Skip to main content

FHO Overview


The purpose of this document is to give a high-level overview of the Forecasting Hands and Object (FHO) annotations. This serves as documentation for the task and will cover: the purpose of the annotations, how FHO was annotated, the annotation data and related information (such as taxonomy), changes and additions to the data and finally the related benchmarks/challenges constructed from the annotation data.

Forecasting Hands and Object are annotated human/object interactions on top of the Ego4D dataset. These annotations describe what interaction occurred (if any), when the interaction occurred (relative to time), where the interaction occurred (via bounding boxes) and the result of the interaction (state change transition). The main objective of FHO data is to support the study of algorithms able to understand hands-object interactions and predict human intent in both the present and future 1.

The Data

We refer to V1 as the data originally released with the EGO4D paper, while V2 refers to an update of the dataset which was announced on the forum.

__Tasks and exercises__
A) In the FHO overview, condense the paragraph beginning "Forecasting Hands and Object are annotated" into a short bulleted list that keeps its main facts.
B) Translate this sentence from the FHO overview into Spanish: "We refer to V1 as the data originally released with the EGO4D paper, while V2 refers to an update of the dataset which was announced on the forum."

__Extracted material__
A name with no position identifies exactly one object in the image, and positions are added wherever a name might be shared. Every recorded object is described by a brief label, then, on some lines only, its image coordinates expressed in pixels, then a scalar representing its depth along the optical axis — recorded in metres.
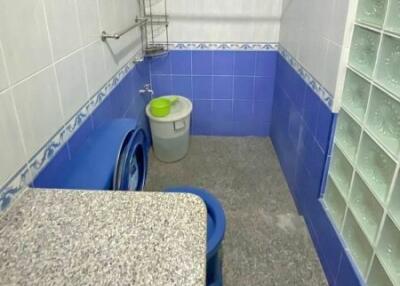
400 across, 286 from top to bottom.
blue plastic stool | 1.25
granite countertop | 0.58
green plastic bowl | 2.18
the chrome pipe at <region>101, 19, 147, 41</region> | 1.43
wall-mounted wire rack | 2.22
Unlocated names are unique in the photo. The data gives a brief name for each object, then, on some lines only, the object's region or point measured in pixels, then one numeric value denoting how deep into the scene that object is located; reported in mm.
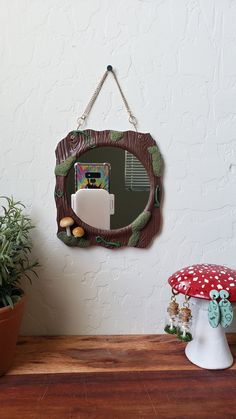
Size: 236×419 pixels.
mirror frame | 872
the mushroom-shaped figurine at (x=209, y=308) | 747
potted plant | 714
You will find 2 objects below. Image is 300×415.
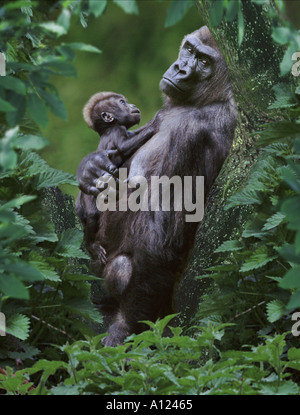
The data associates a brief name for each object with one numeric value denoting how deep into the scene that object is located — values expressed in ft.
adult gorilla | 37.36
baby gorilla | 37.63
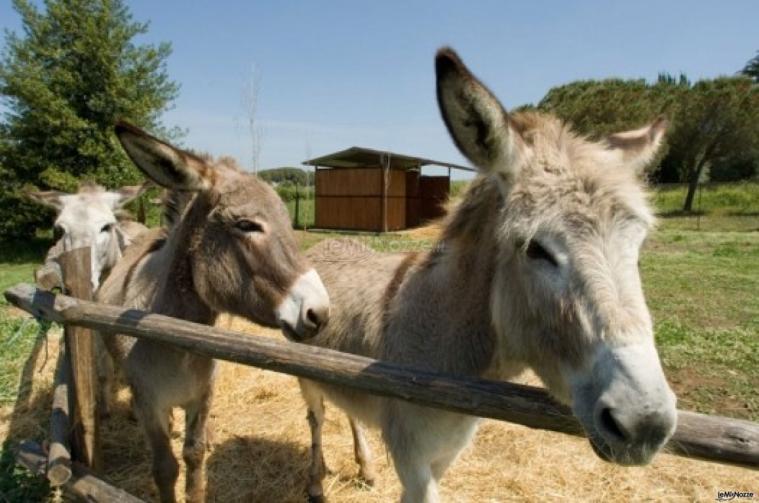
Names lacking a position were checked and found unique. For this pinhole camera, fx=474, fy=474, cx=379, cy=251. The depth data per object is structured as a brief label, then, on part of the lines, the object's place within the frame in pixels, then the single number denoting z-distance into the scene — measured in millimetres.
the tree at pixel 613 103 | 29594
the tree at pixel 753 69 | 54938
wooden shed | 22781
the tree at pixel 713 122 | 29938
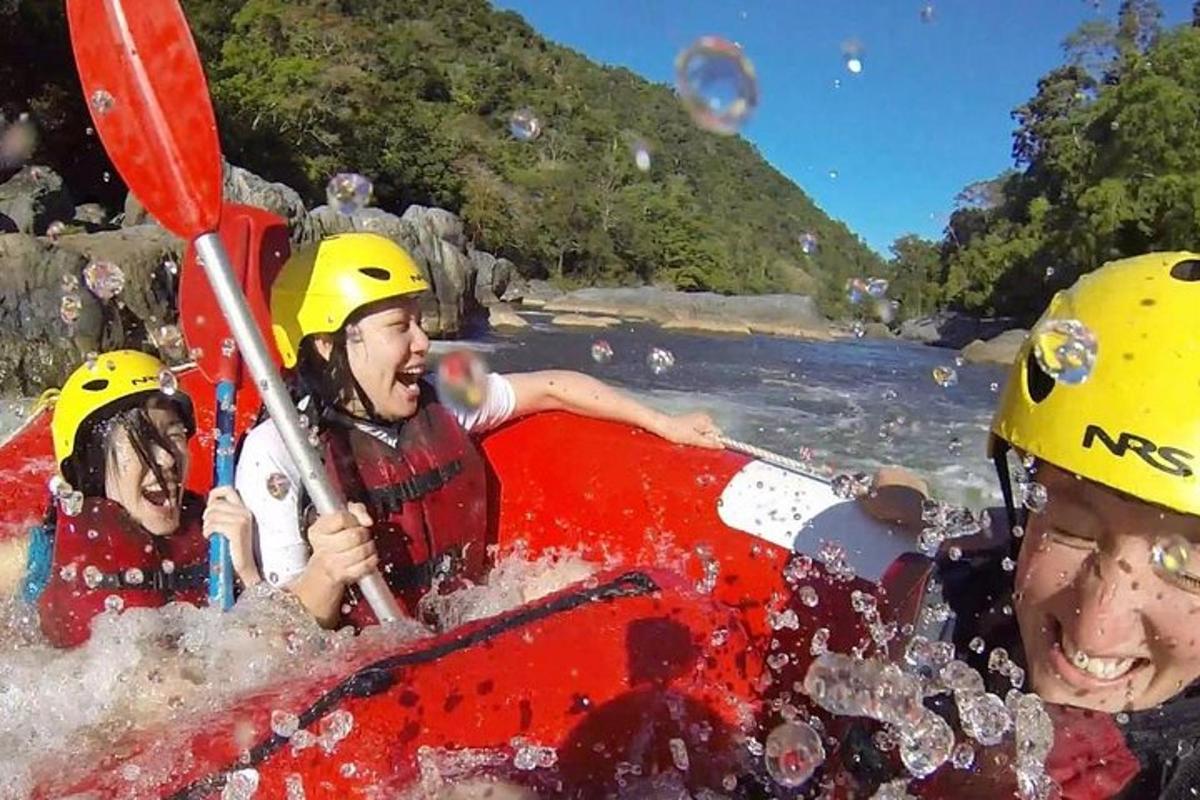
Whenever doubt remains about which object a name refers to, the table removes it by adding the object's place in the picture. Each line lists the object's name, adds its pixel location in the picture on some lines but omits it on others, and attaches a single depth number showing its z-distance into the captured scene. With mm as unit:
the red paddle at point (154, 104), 2150
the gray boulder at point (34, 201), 12750
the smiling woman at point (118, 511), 2143
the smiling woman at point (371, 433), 2096
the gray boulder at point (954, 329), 26078
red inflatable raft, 1271
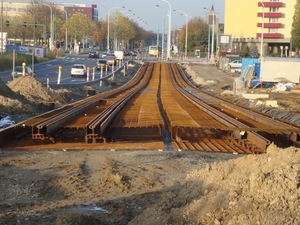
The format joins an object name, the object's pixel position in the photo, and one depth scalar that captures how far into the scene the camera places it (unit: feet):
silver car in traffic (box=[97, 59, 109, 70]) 211.12
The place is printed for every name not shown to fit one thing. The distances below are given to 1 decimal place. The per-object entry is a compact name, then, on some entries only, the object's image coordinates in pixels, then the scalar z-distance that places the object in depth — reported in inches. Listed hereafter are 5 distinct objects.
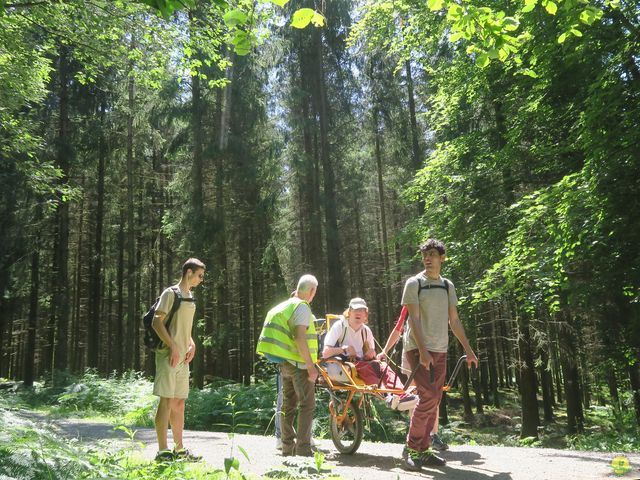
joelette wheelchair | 231.5
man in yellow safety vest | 218.8
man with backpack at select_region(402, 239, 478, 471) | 202.5
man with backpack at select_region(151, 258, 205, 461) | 200.7
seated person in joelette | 246.8
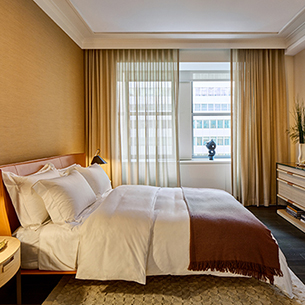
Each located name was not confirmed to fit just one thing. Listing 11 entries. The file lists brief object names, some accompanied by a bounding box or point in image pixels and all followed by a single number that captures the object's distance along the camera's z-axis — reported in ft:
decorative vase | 11.50
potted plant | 11.58
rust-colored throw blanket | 6.04
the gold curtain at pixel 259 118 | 13.62
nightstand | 4.79
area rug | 6.01
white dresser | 10.57
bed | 6.08
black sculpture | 15.47
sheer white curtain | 13.61
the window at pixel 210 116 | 16.17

__Answers for this exercise__
A)
- Forecasting Hands and Object (FHO) annotations label human/object interactions on top of the Ego4D dataset.
- They record what interaction occurred (if any), when it occurred, where it occurred (via bounding boxes), and its result (a state change transition).
- The main objective of the data is to support the study of algorithms that understand hands-object interactions and predict human intent in the present and future.

B) Denominamos V1 a los datos publicados originalmente con el artículo de EGO4D, mientras que V2 se refiere a una actualización del conjunto de datos que se anunció en el foro.